▶ Task requirements: Rewrite the records below, switching "Square Feet" to "Sq Ft" and leaving every other word unchanged. Leave the pictures out of your answer.

[Transcribed page contents]

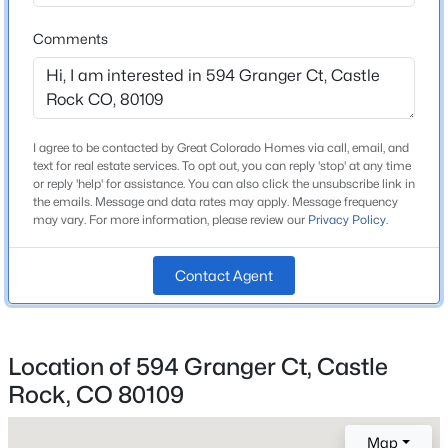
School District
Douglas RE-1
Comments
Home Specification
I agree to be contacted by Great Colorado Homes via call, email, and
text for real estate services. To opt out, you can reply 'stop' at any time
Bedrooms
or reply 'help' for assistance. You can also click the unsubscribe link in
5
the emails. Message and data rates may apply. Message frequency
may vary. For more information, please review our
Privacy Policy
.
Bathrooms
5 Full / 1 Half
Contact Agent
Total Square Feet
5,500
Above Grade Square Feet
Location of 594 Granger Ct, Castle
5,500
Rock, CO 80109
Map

▶ Answer to the problem:
School District
Douglas RE-1
Comments
Home Specification
I agree to be contacted by Great Colorado Homes via call, email, and
text for real estate services. To opt out, you can reply 'stop' at any time
Bedrooms
or reply 'help' for assistance. You can also click the unsubscribe link in
5
the emails. Message and data rates may apply. Message frequency
may vary. For more information, please review our
Privacy Policy
.
Bathrooms
5 Full / 1 Half
Contact Agent
Total Sq Ft
5,500
Above Grade Sq Ft
Location of 594 Granger Ct, Castle
5,500
Rock, CO 80109
Map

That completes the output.